We continue to see material in the press by promoters of dispensational millennialism saying that the world is about to come to an end. One scientific area that is referred to is the frequency of earthquakes. Major earthquakes in Haiti, Indonesia, and other places around the world have been a disaster with tragic losses of life and property. However, the notion that this seismic activity is increasing or that it is unusual is not supported by the facts. As scientists measure earthquakes, they find that the crust of our planet is in constant motion. Since measurements have been recorded, the earth averages nearly 1.5 million earthquakes per year. Only about 15,000 of these could be detected by humans without scientific equipment, but they are active and dynamic in changing the crust of the earth. This raises new land from the sea and provides new resources for man. “Terra firma” is actually a dynamic, moving surface that constantly adjusts and changes. Nothing strange is happening in the crust at the present time, and human predictions of end times can be seriously misguided scientifically and biblically. Source: Science Illustrated, November/December 2010, page 70.
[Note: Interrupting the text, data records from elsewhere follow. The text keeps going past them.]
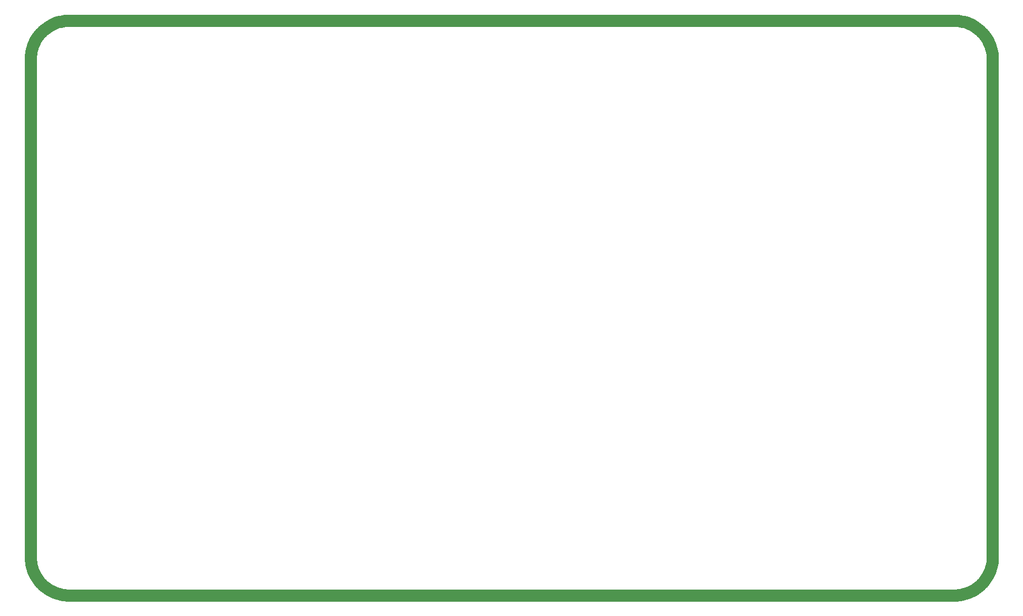
<source format=gm1>
%TF.GenerationSoftware,KiCad,Pcbnew,(6.0.0)*%
%TF.CreationDate,2022-05-06T13:51:05+05:30*%
%TF.ProjectId,Motion_Control_Board2.0,4d6f7469-6f6e-45f4-936f-6e74726f6c5f,rev?*%
%TF.SameCoordinates,Original*%
%TF.FileFunction,Profile,NP*%
%FSLAX46Y46*%
G04 Gerber Fmt 4.6, Leading zero omitted, Abs format (unit mm)*
G04 Created by KiCad (PCBNEW (6.0.0)) date 2022-05-06 13:51:05*
%MOMM*%
%LPD*%
G01*
G04 APERTURE LIST*
%TA.AperFunction,Profile*%
%ADD10C,1.959599*%
%TD*%
G04 APERTURE END LIST*
D10*
X75744299Y-59979387D02*
X217841653Y-59979387D01*
X217841653Y-59979387D02*
X218156212Y-59987467D01*
X218156212Y-59987467D02*
X218466641Y-60011446D01*
X218466641Y-60011446D02*
X218772556Y-60050934D01*
X218772556Y-60050934D02*
X219073574Y-60105541D01*
X219073574Y-60105541D02*
X219369311Y-60174877D01*
X219369311Y-60174877D02*
X219659382Y-60258551D01*
X219659382Y-60258551D02*
X219943403Y-60356174D01*
X219943403Y-60356174D02*
X220220990Y-60467356D01*
X220220990Y-60467356D02*
X220491760Y-60591706D01*
X220491760Y-60591706D02*
X220755327Y-60728833D01*
X220755327Y-60728833D02*
X221011309Y-60878349D01*
X221011309Y-60878349D02*
X221259320Y-61039863D01*
X221259320Y-61039863D02*
X221498978Y-61212984D01*
X221498978Y-61212984D02*
X221729897Y-61397322D01*
X221729897Y-61397322D02*
X221951694Y-61592488D01*
X221951694Y-61592488D02*
X222163984Y-61798091D01*
X222163984Y-61798091D02*
X222366384Y-62013742D01*
X222366384Y-62013742D02*
X222558509Y-62239049D01*
X222558509Y-62239049D02*
X222739976Y-62473622D01*
X222739976Y-62473622D02*
X222910400Y-62717073D01*
X222910400Y-62717073D02*
X223069397Y-62969009D01*
X223069397Y-62969009D02*
X223216584Y-63229042D01*
X223216584Y-63229042D02*
X223351575Y-63496781D01*
X223351575Y-63496781D02*
X223473988Y-63771836D01*
X223473988Y-63771836D02*
X223583437Y-64053817D01*
X223583437Y-64053817D02*
X223679539Y-64342334D01*
X223679539Y-64342334D02*
X223761910Y-64636996D01*
X223761910Y-64636996D02*
X223830166Y-64937413D01*
X223830166Y-64937413D02*
X223883923Y-65243195D01*
X223883923Y-65243195D02*
X223922796Y-65553953D01*
X223922796Y-65553953D02*
X223946401Y-65869296D01*
X223946401Y-65869296D02*
X223954355Y-66188833D01*
X223954355Y-66188833D02*
X223954355Y-145854841D01*
X223954355Y-145854841D02*
X223946401Y-146174378D01*
X223946401Y-146174378D02*
X223922796Y-146489721D01*
X223922796Y-146489721D02*
X223883923Y-146800478D01*
X223883923Y-146800478D02*
X223830166Y-147106261D01*
X223830166Y-147106261D02*
X223761910Y-147406678D01*
X223761910Y-147406678D02*
X223679539Y-147701340D01*
X223679539Y-147701340D02*
X223583437Y-147989856D01*
X223583437Y-147989856D02*
X223473988Y-148271837D01*
X223473988Y-148271837D02*
X223351575Y-148546892D01*
X223351575Y-148546892D02*
X223216584Y-148814631D01*
X223216584Y-148814631D02*
X223069397Y-149074663D01*
X223069397Y-149074663D02*
X222910400Y-149326600D01*
X222910400Y-149326600D02*
X222739976Y-149570050D01*
X222739976Y-149570050D02*
X222558509Y-149804624D01*
X222558509Y-149804624D02*
X222366384Y-150029930D01*
X222366384Y-150029930D02*
X222163984Y-150245580D01*
X222163984Y-150245580D02*
X221951694Y-150451183D01*
X221951694Y-150451183D02*
X221729897Y-150646349D01*
X221729897Y-150646349D02*
X221498978Y-150830687D01*
X221498978Y-150830687D02*
X221259320Y-151003808D01*
X221259320Y-151003808D02*
X221011309Y-151165322D01*
X221011309Y-151165322D02*
X220755327Y-151314837D01*
X220755327Y-151314837D02*
X220491760Y-151451965D01*
X220491760Y-151451965D02*
X220220990Y-151576314D01*
X220220990Y-151576314D02*
X219943403Y-151687496D01*
X219943403Y-151687496D02*
X219659382Y-151785119D01*
X219659382Y-151785119D02*
X219369311Y-151868793D01*
X219369311Y-151868793D02*
X219073574Y-151938129D01*
X219073574Y-151938129D02*
X218772556Y-151992736D01*
X218772556Y-151992736D02*
X218466641Y-152032224D01*
X218466641Y-152032224D02*
X218156212Y-152056203D01*
X218156212Y-152056203D02*
X217841653Y-152064283D01*
X217841653Y-152064283D02*
X75744299Y-152064283D01*
X75744299Y-152064283D02*
X75429740Y-152056203D01*
X75429740Y-152056203D02*
X75119310Y-152032224D01*
X75119310Y-152032224D02*
X74813394Y-151992736D01*
X74813394Y-151992736D02*
X74512376Y-151938129D01*
X74512376Y-151938129D02*
X74216639Y-151868793D01*
X74216639Y-151868793D02*
X73926568Y-151785119D01*
X73926568Y-151785119D02*
X73642547Y-151687496D01*
X73642547Y-151687496D02*
X73364960Y-151576314D01*
X73364960Y-151576314D02*
X73094190Y-151451965D01*
X73094190Y-151451965D02*
X72830622Y-151314837D01*
X72830622Y-151314837D02*
X72574641Y-151165322D01*
X72574641Y-151165322D02*
X72326630Y-151003808D01*
X72326630Y-151003808D02*
X72086972Y-150830687D01*
X72086972Y-150830687D02*
X71856054Y-150646349D01*
X71856054Y-150646349D02*
X71634257Y-150451183D01*
X71634257Y-150451183D02*
X71421967Y-150245580D01*
X71421967Y-150245580D02*
X71219567Y-150029930D01*
X71219567Y-150029930D02*
X71027442Y-149804624D01*
X71027442Y-149804624D02*
X70845976Y-149570050D01*
X70845976Y-149570050D02*
X70675552Y-149326600D01*
X70675552Y-149326600D02*
X70516555Y-149074663D01*
X70516555Y-149074663D02*
X70369369Y-148814631D01*
X70369369Y-148814631D02*
X70234377Y-148546892D01*
X70234377Y-148546892D02*
X70111965Y-148271837D01*
X70111965Y-148271837D02*
X70002516Y-147989856D01*
X70002516Y-147989856D02*
X69906414Y-147701340D01*
X69906414Y-147701340D02*
X69824043Y-147406678D01*
X69824043Y-147406678D02*
X69755787Y-147106261D01*
X69755787Y-147106261D02*
X69702031Y-146800478D01*
X69702031Y-146800478D02*
X69663158Y-146489721D01*
X69663158Y-146489721D02*
X69639553Y-146174378D01*
X69639553Y-146174378D02*
X69631599Y-145854841D01*
X69631599Y-145854841D02*
X69631599Y-66188833D01*
X69631599Y-66188833D02*
X69639553Y-65869296D01*
X69639553Y-65869296D02*
X69663158Y-65553953D01*
X69663158Y-65553953D02*
X69702031Y-65243195D01*
X69702031Y-65243195D02*
X69755787Y-64937413D01*
X69755787Y-64937413D02*
X69824043Y-64636996D01*
X69824043Y-64636996D02*
X69906414Y-64342334D01*
X69906414Y-64342334D02*
X70002516Y-64053817D01*
X70002516Y-64053817D02*
X70111965Y-63771836D01*
X70111965Y-63771836D02*
X70234377Y-63496781D01*
X70234377Y-63496781D02*
X70369369Y-63229042D01*
X70369369Y-63229042D02*
X70516555Y-62969009D01*
X70516555Y-62969009D02*
X70675552Y-62717073D01*
X70675552Y-62717073D02*
X70845976Y-62473622D01*
X70845976Y-62473622D02*
X71027442Y-62239049D01*
X71027442Y-62239049D02*
X71219567Y-62013742D01*
X71219567Y-62013742D02*
X71421967Y-61798091D01*
X71421967Y-61798091D02*
X71634257Y-61592488D01*
X71634257Y-61592488D02*
X71856054Y-61397322D01*
X71856054Y-61397322D02*
X72086972Y-61212984D01*
X72086972Y-61212984D02*
X72326630Y-61039863D01*
X72326630Y-61039863D02*
X72574641Y-60878349D01*
X72574641Y-60878349D02*
X72830622Y-60728833D01*
X72830622Y-60728833D02*
X73094190Y-60591706D01*
X73094190Y-60591706D02*
X73364960Y-60467356D01*
X73364960Y-60467356D02*
X73642547Y-60356174D01*
X73642547Y-60356174D02*
X73926568Y-60258551D01*
X73926568Y-60258551D02*
X74216639Y-60174877D01*
X74216639Y-60174877D02*
X74512376Y-60105541D01*
X74512376Y-60105541D02*
X74813394Y-60050934D01*
X74813394Y-60050934D02*
X75119310Y-60011446D01*
X75119310Y-60011446D02*
X75429740Y-59987467D01*
X75429740Y-59987467D02*
X75744299Y-59979387D01*
X75744299Y-59979387D02*
X75744299Y-59979387D01*
M02*

</source>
AMERICAN KNOWLEDGE ABOUT RELIGION BAD. A study known as “The U.S. Religious Knowledge Survey” asked 32 questions on the major world religions of people who were Jewish, Mormon, Catholic, Protestant, and Atheist. The questions were things like: “What religion was Mother Teresa?” “What religion has figures in Vishnu and Shiva?” “Which figure in the Bible was associated with remaining obedient to God despite suffering — Abraham,Job, Elijah or Moses?” “The person whose writings inspired the Protestant Reformation was who — Luther, Aquinas or Wesley?” “The religion that aims at Nirvana, the state of being free from suffering, is Islam, Buddhism or Hinduism?” The overall average score was 16, with Hispanic Catholics averaging 11.6, Black Protestants averaging 13.4, White Protestants 15.8, Jews averaging 20.5 and Atheists averaging 20.9. Fewer than half knew that the Dalai Lama is a Buddhist. The level of ignorance about religion is massive, and that has many implications for our country and the Church. Source: USA Today, September 28, 2010, page 8A.
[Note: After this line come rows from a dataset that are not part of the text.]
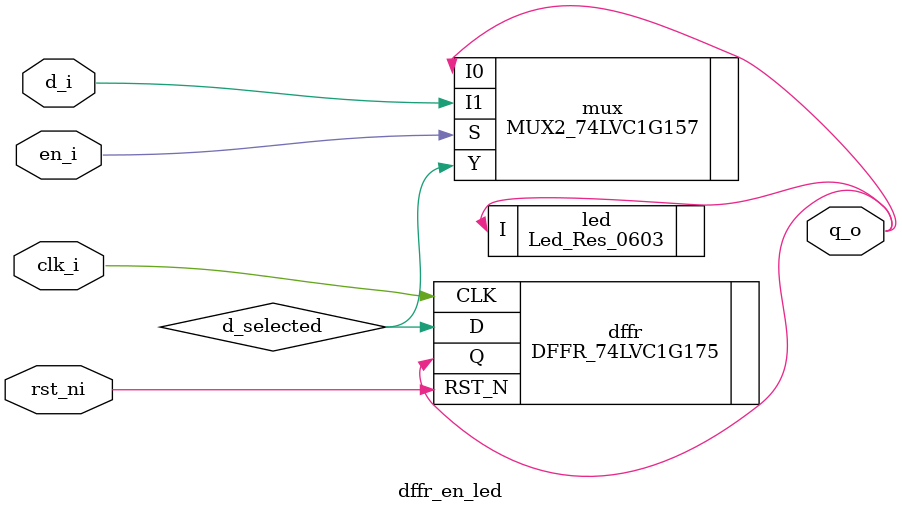
<source format=v>

module dffr_en_led (
  input  en_i,
  input  clk_i,
  input  rst_ni,
  input  d_i,
  output q_o
);
  wire d_selected;

  MUX2_74LVC1G157 mux (
    .I0 ( q_o        ),
    .I1 ( d_i        ),
    .S  ( en_i       ),
    .Y  ( d_selected )
  );

  DFFR_74LVC1G175 dffr (
    .CLK   ( clk_i      ),
    .D     ( d_selected ),
    .RST_N ( rst_ni     ),
    .Q     ( q_o        )
  );

  Led_Res_0603 led (
    .I   ( q_o )
  );
endmodule

</source>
HOW AMERICA SEES GOD. USA Today (October 7, 2010, page 1A) reports on a study by Paul Froese and Christopher Bader of 1648 U.S. adults on how they perceive God. Five percent said they were atheists, 24 percent said God is a distant God, 28 percent said God is an authoritative God, 22 percent said God was a benevolent God, and 21 percent said God was a critical God. Lots of questions can be asked about the study, but what is interesting is that no one in the study or the reviews discussed what Jesus actually portrayed God to be — a God of love, friendship, association, and joy. Our organized religious leaders have projected God as distant, critical, and authoritarian with an occasional shot of benevolence. Jesus spoke of God as one who loves us and sent Jesus to die for us. What happened to “For God so loved the world, that he gave his only begotten son, that whosoever believeth in him should not perish, but have everlasting life” (John 3:16). “My God and I walk through the fields together. We walk and talk as good friends should and do, …” God can be all those other things, but for Christians the emphasis needs to be on what God gives us — not what we fear He will do to us.